WHAT THE TASK REQUIRES:
Reproduce exactly the lines of the material beneath, from the line that contains "126: (160, 244)" to the line that contains "130: (337, 199)", both included, and no other lines.

MATERIAL FOR THIS TASK:

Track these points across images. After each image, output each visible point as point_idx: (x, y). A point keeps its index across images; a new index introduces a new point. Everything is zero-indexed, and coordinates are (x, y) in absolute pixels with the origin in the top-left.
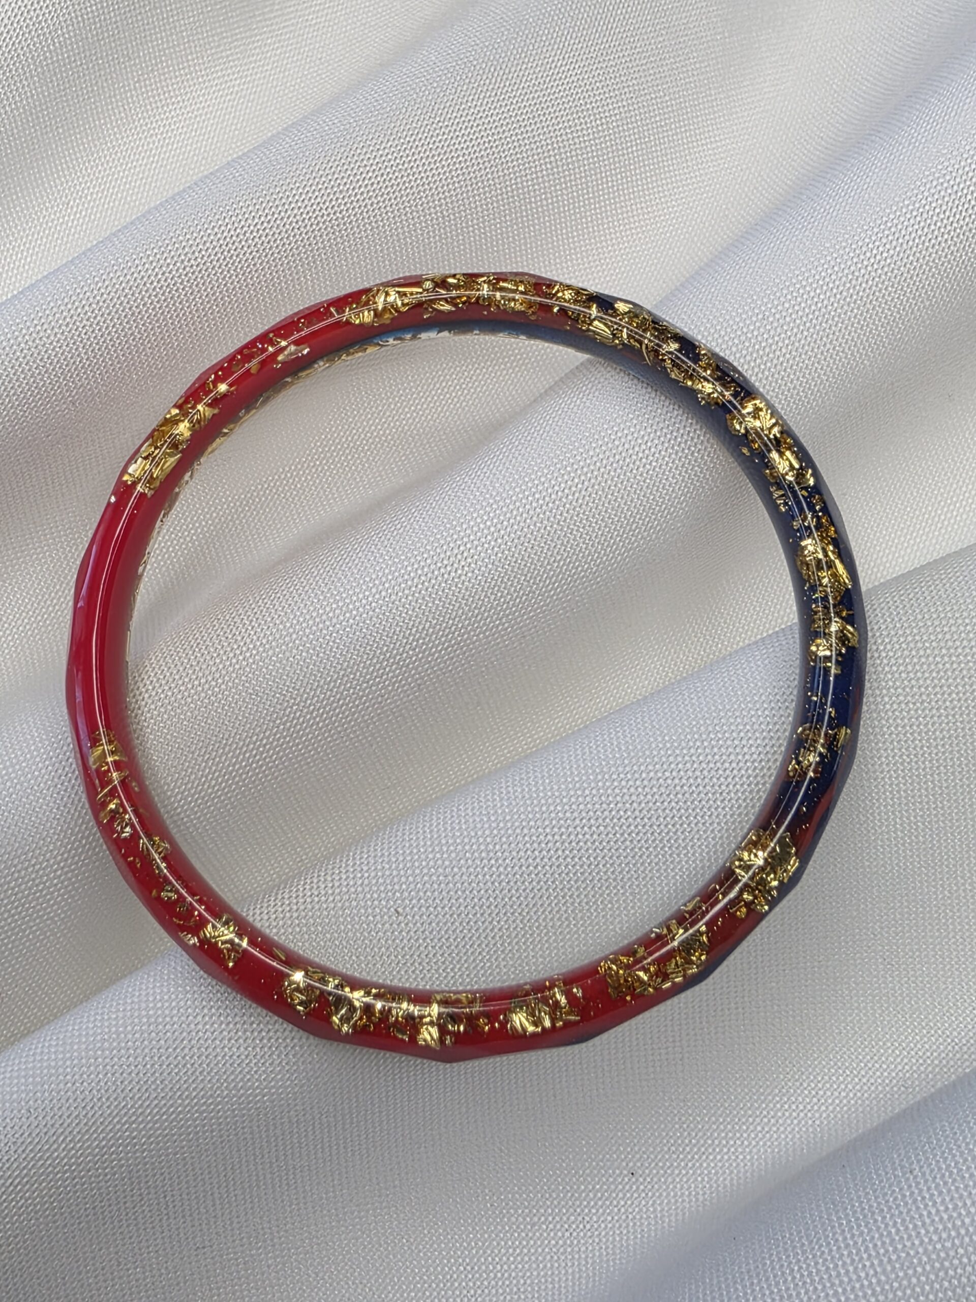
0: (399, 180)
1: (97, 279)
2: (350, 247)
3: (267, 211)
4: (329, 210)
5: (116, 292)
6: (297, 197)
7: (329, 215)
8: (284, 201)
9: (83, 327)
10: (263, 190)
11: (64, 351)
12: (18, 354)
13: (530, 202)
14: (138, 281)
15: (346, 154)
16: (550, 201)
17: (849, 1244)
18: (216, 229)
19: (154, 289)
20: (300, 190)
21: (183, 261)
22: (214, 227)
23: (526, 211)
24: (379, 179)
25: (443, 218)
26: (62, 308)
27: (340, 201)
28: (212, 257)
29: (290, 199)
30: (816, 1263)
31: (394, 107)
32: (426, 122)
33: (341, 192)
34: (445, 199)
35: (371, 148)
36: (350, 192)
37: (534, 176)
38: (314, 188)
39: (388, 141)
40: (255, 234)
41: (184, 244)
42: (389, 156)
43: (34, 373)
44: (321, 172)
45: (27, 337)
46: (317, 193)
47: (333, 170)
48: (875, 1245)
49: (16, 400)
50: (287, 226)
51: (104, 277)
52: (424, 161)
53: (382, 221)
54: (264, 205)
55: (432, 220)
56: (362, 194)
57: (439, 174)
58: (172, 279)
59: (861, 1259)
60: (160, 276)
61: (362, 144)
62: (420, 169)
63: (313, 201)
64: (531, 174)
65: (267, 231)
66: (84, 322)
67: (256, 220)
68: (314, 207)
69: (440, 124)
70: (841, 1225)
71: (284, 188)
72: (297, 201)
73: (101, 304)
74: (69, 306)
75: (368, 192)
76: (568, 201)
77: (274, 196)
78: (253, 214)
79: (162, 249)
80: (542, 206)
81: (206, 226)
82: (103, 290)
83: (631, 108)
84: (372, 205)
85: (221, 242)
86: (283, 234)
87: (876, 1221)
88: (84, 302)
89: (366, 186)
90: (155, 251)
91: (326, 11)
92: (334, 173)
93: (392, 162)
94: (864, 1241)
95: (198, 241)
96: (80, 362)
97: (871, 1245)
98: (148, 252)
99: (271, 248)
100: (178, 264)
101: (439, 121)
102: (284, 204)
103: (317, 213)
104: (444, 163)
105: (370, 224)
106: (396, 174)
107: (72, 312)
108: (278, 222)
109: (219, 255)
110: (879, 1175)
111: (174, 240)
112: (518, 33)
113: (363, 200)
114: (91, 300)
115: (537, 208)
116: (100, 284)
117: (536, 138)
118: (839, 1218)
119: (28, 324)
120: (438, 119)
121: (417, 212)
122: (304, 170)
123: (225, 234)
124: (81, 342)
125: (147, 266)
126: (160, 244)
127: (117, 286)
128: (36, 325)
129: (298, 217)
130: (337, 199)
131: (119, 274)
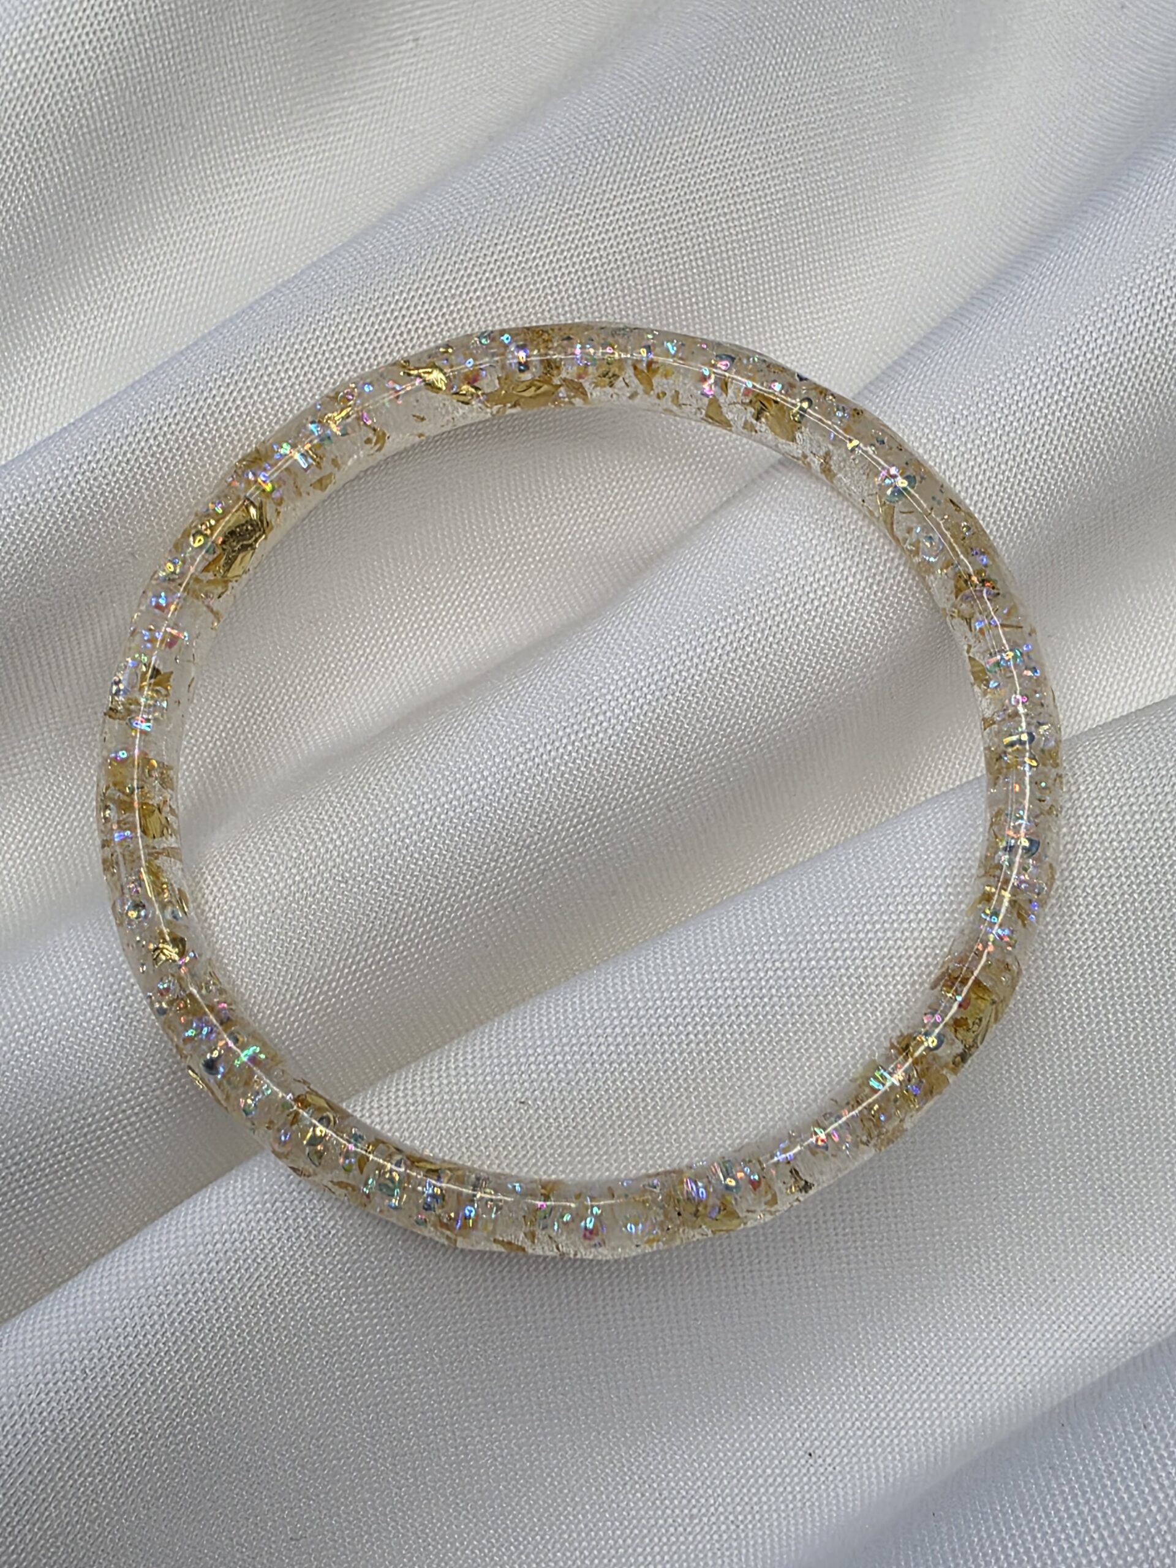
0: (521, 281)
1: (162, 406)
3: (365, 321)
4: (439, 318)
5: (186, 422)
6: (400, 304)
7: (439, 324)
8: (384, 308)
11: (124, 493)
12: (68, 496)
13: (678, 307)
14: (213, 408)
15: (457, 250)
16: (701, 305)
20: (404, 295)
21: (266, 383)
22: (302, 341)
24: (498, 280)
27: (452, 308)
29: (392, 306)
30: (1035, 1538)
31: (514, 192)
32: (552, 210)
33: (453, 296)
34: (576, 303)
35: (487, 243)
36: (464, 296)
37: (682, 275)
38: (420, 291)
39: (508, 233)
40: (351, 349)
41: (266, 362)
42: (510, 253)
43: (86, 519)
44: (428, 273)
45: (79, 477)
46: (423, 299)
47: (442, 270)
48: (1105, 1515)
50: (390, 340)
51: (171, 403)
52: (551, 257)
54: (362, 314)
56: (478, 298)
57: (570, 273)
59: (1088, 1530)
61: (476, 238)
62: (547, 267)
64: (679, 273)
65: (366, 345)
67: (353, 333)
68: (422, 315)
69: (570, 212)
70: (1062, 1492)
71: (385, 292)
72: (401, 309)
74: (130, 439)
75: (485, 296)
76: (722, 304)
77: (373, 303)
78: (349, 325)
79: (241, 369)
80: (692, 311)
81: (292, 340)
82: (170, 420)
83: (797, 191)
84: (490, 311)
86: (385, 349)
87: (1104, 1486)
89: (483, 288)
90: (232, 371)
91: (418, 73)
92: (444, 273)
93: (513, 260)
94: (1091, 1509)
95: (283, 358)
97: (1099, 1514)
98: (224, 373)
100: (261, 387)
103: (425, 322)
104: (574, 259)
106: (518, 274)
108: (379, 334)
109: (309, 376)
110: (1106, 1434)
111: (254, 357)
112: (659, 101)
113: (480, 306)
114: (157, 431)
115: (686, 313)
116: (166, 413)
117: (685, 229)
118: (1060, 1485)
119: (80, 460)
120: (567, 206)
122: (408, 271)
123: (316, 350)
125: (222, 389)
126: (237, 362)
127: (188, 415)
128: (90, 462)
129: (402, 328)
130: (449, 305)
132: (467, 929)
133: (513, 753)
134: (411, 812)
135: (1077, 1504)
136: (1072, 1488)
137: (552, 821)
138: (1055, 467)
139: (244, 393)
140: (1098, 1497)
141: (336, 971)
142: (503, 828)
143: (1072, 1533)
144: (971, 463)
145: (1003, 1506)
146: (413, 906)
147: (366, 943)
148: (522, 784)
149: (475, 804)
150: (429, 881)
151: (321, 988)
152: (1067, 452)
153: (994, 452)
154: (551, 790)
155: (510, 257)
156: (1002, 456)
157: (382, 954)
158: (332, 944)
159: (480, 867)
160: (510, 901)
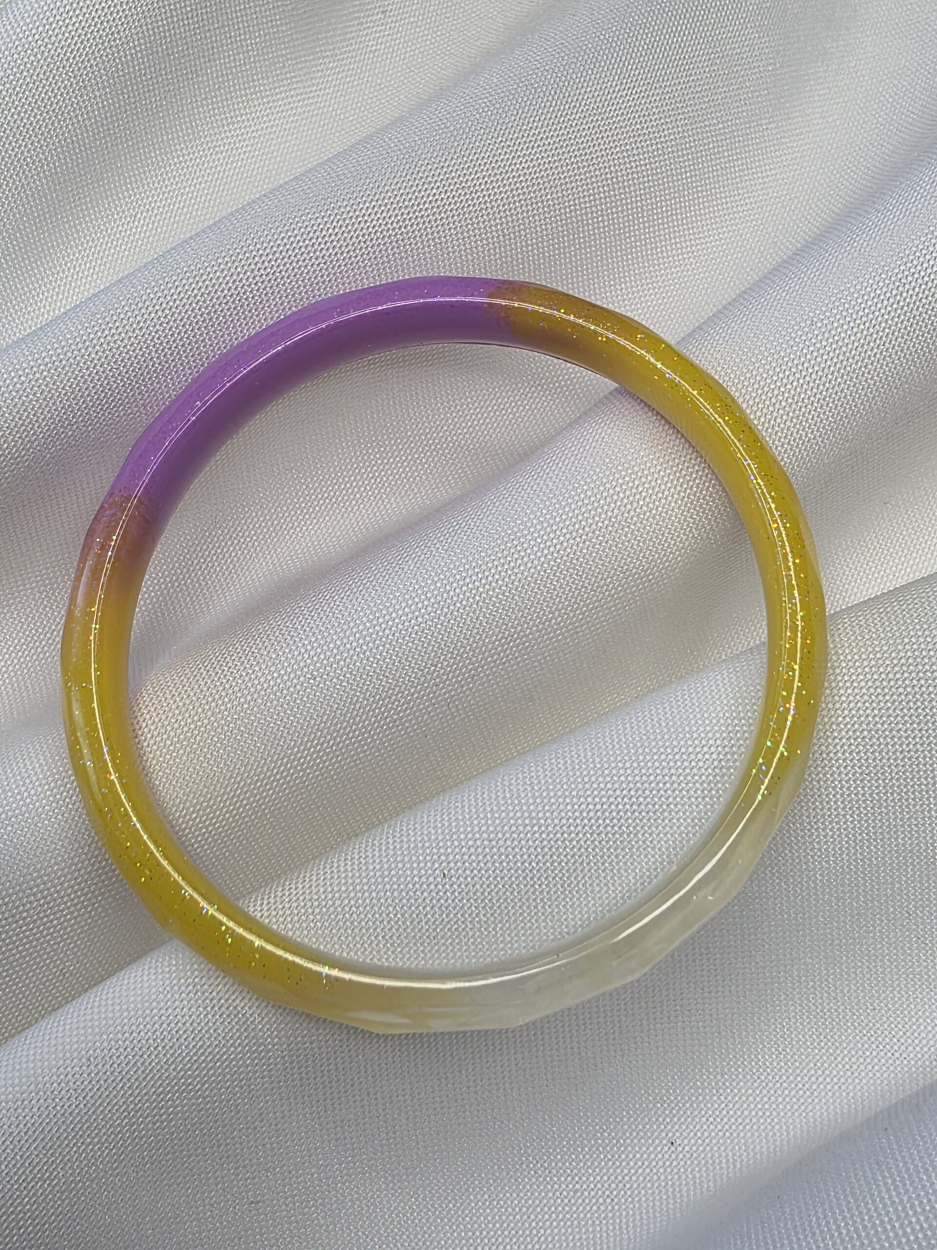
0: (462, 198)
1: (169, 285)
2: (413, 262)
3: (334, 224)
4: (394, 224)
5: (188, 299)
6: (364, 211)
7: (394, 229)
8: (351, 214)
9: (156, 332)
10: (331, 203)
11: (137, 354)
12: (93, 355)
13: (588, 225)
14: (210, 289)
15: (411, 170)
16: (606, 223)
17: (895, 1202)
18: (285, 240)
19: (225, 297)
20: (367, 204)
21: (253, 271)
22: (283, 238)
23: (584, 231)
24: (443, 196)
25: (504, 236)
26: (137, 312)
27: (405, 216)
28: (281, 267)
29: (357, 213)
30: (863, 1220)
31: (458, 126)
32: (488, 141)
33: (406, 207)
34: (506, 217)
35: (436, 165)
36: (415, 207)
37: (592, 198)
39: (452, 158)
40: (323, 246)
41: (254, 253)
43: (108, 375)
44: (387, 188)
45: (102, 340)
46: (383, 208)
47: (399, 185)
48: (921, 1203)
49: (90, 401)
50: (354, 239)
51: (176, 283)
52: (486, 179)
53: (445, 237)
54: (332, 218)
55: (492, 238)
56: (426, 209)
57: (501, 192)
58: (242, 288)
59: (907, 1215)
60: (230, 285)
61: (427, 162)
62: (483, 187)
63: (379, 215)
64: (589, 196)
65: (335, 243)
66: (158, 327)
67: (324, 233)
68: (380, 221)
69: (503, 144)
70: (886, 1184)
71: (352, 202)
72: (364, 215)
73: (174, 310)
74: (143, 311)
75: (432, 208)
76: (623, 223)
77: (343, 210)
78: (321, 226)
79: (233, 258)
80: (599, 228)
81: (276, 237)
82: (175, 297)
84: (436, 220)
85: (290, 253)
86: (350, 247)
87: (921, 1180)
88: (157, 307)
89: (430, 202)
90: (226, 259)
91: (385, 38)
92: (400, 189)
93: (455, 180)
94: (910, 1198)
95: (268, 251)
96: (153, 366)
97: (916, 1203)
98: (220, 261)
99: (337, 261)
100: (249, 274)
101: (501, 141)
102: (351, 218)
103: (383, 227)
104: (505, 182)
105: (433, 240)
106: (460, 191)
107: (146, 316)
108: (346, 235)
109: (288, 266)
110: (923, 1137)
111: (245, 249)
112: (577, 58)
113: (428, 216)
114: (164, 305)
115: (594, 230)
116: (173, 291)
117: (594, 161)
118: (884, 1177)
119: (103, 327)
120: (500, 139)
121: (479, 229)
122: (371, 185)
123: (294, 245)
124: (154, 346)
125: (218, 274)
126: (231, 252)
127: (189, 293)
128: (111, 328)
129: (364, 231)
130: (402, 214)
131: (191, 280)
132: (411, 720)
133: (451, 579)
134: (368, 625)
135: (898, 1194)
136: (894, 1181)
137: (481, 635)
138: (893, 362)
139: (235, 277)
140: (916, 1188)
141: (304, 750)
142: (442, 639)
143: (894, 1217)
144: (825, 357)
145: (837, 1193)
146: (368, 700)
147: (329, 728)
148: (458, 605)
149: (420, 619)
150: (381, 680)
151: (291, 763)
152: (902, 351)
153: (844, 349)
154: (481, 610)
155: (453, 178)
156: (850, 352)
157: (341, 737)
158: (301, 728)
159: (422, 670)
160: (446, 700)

EXPECTED ANSWER:
126: (160, 244)
127: (117, 286)
128: (36, 325)
129: (298, 217)
130: (337, 199)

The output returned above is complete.